Available data:
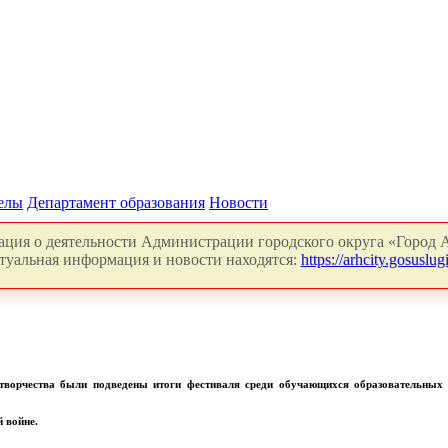
делы
Департамент образования
Новости
ция о деятельности Администрации городского округа «Город А
туальная информация и новости находятся:
https://arhcity.gosuslugi
творчества были
подведены итоги фестиваля среди обучающихся образовательных
 войне.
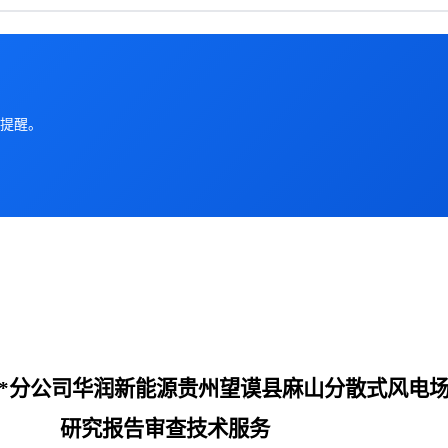
提醒。
***分公司华润新能源贵州望谟县麻山分散式风电
研究报告审查技术服务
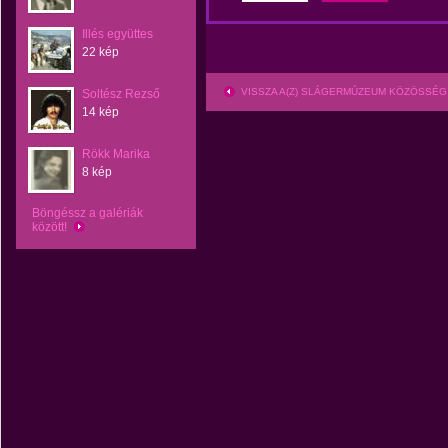
Illés együttes
22 kép
VISSZA A(Z) SLÁGERMÚZEUM KÖZÖSSÉG
Soltész Rezső
14 kép
Rökk Marika
8 kép
Böngéssz a galériák
között!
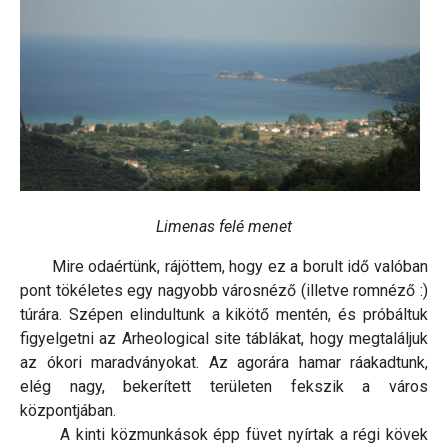
Limenas felé menet
Mire odaértünk, rájöttem, hogy ez a borult idő valóban
pont tökéletes egy nagyobb városnéző (illetve romnéző :)
túrára. Szépen elindultunk a kikötő mentén, és próbáltuk
figyelgetni az Arheological site táblákat, hogy megtaláljuk
az ókori maradványokat. Az agorára hamar ráakadtunk,
elég nagy, bekerített területen fekszik a város
központjában.
A kinti közmunkások épp füvet nyírtak a régi kövek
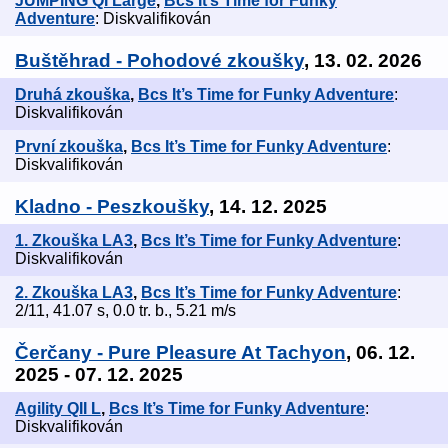
JUMPING QI Large
,
Bcs It’s Time for Funky
Adventure
: Diskvalifikován
Buštěhrad - Pohodové zkoušky
, 13. 02. 2026
Druhá zkouška
,
Bcs It’s Time for Funky Adventure
:
Diskvalifikován
První zkouška
,
Bcs It’s Time for Funky Adventure
:
Diskvalifikován
Kladno - Peszkoušky
, 14. 12. 2025
1. Zkouška LA3
,
Bcs It’s Time for Funky Adventure
:
Diskvalifikován
2. Zkouška LA3
,
Bcs It’s Time for Funky Adventure
:
2/11, 41.07 s, 0.0 tr. b., 5.21 m/s
Čerčany - Pure Pleasure At Tachyon
, 06. 12.
2025 - 07. 12. 2025
Agility QII L
,
Bcs It’s Time for Funky Adventure
:
Diskvalifikován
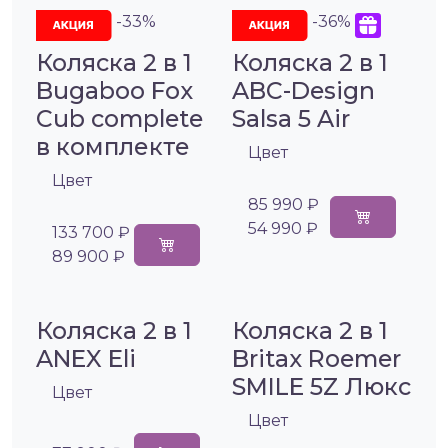
-33%
-36%
Коляска 2 в 1
Коляска 2 в 1
Bugaboo Fox
ABC-Design
Cub complete
Salsa 5 Air
в комплекте
Цвет
Цвет
85 990 ₽
54 990 ₽
133 700 ₽
89 900 ₽
Коляска 2 в 1
Коляска 2 в 1
ANEX Eli
Britax Roemer
SMILE 5Z Люкс
Цвет
Цвет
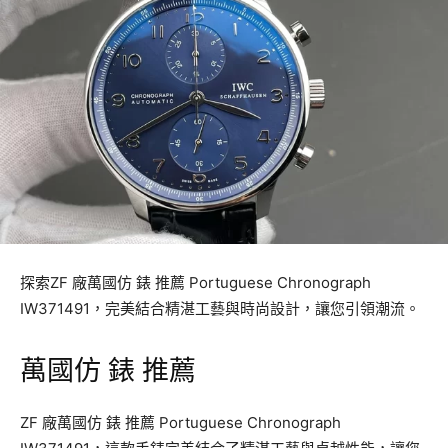
探索ZF 廠萬國仿 錶 推薦 Portuguese Chronograph
IW371491，完美結合精湛工藝與時尚設計，讓您引領潮流。
萬國仿 錶 推薦
ZF 廠萬國仿 錶 推薦 Portuguese Chronograph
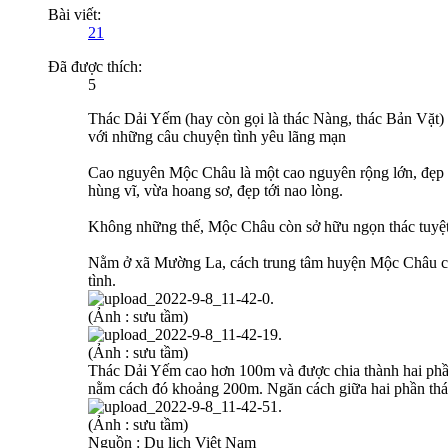
Bài viết:
21
Đã được thích:
5
Thác Dải Yếm (hay còn gọi là thác Nàng, thác Bản Vặt)
với những câu chuyện tình yêu lãng mạn
Cao nguyên Mộc Châu là một cao nguyên rộng lớn, đẹp 
hùng vĩ, vừa hoang sơ, đẹp tới nao lòng.
Không những thế, Mộc Châu còn sở hữu ngọn thác tuyệt 
Nằm ở xã Mường La, cách trung tâm huyện Mộc Châu chừ
tình.
(Ảnh : sưu tầm)
(Ảnh : sưu tầm)
Thác Dải Yếm cao hơn 100m và được chia thành hai phần.
nằm cách đó khoảng 200m. Ngăn cách giữa hai phần thác 
(Ảnh : sưu tầm)
Nguồn : Du lịch Việt Nam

Your task: Repeat every record above exactly, but drop the pictures.

Finished task:
делы
Департамент образования
Новости
ция о деятельности Администрации городского округа «Город А
туальная информация и новости находятся:
https://arhcity.gosuslugi
творчества были
подведены итоги фестиваля среди обучающихся образовательных
 войне.
提醒。
***分公司华润新能源贵州望谟县麻山分散式风电
研究报告审查技术服务
Illés együttes
22 kép
VISSZA A(Z) SLÁGERMÚZEUM KÖZÖSSÉG
Soltész Rezső
14 kép
Rökk Marika
8 kép
Böngéssz a galériák
között!
Limenas felé menet
Mire odaértünk, rájöttem, hogy ez a borult idő valóban
pont tökéletes egy nagyobb városnéző (illetve romnéző :)
túrára. Szépen elindultunk a kikötő mentén, és próbáltuk
figyelgetni az Arheological site táblákat, hogy megtaláljuk
az ókori maradványokat. Az agorára hamar ráakadtunk,
elég nagy, bekerített területen fekszik a város
központjában.
A kinti közmunkások épp füvet nyírtak a régi kövek
JUMPING QI Large
,
Bcs It’s Time for Funky
Adventure
: Diskvalifikován
Buštěhrad - Pohodové zkoušky
, 13. 02. 2026
Druhá zkouška
,
Bcs It’s Time for Funky Adventure
:
Diskvalifikován
První zkouška
,
Bcs It’s Time for Funky Adventure
:
Diskvalifikován
Kladno - Peszkoušky
, 14. 12. 2025
1. Zkouška LA3
,
Bcs It’s Time for Funky Adventure
:
Diskvalifikován
2. Zkouška LA3
,
Bcs It’s Time for Funky Adventure
:
2/11, 41.07 s, 0.0 tr. b., 5.21 m/s
Čerčany - Pure Pleasure At Tachyon
, 06. 12.
2025 - 07. 12. 2025
Agility QII L
,
Bcs It’s Time for Funky Adventure
:
Diskvalifikován
-33%
-36%
Коляска 2 в 1
Коляска 2 в 1
Bugaboo Fox
ABC-Design
Cub complete
Salsa 5 Air
в комплекте
Цвет
Цвет
85 990 ₽
54 990 ₽
133 700 ₽
89 900 ₽
Коляска 2 в 1
Коляска 2 в 1
ANEX Eli
Britax Roemer
SMILE 5Z Люкс
Цвет
Цвет
探索ZF 廠萬國仿 錶 推薦 Portuguese Chronograph
IW371491，完美結合精湛工藝與時尚設計，讓您引領潮流。
萬國仿 錶 推薦
ZF 廠萬國仿 錶 推薦 Portuguese Chronograph
Bài viết:
21
Đã được thích:
5
Thác Dải Yếm (hay còn gọi là thác Nàng, thác Bản Vặt)
với những câu chuyện tình yêu lãng mạn
Cao nguyên Mộc Châu là một cao nguyên rộng lớn, đẹp 
hùng vĩ, vừa hoang sơ, đẹp tới nao lòng.
Không những thế, Mộc Châu còn sở hữu ngọn thác tuyệt 
Nằm ở xã Mường La, cách trung tâm huyện Mộc Châu chừ
tình.
(Ảnh : sưu tầm)
(Ảnh : sưu tầm)
Thác Dải Yếm cao hơn 100m và được chia thành hai phần.
nằm cách đó khoảng 200m. Ngăn cách giữa hai phần thác 
(Ảnh : sưu tầm)
Nguồn : Du lịch Việt Nam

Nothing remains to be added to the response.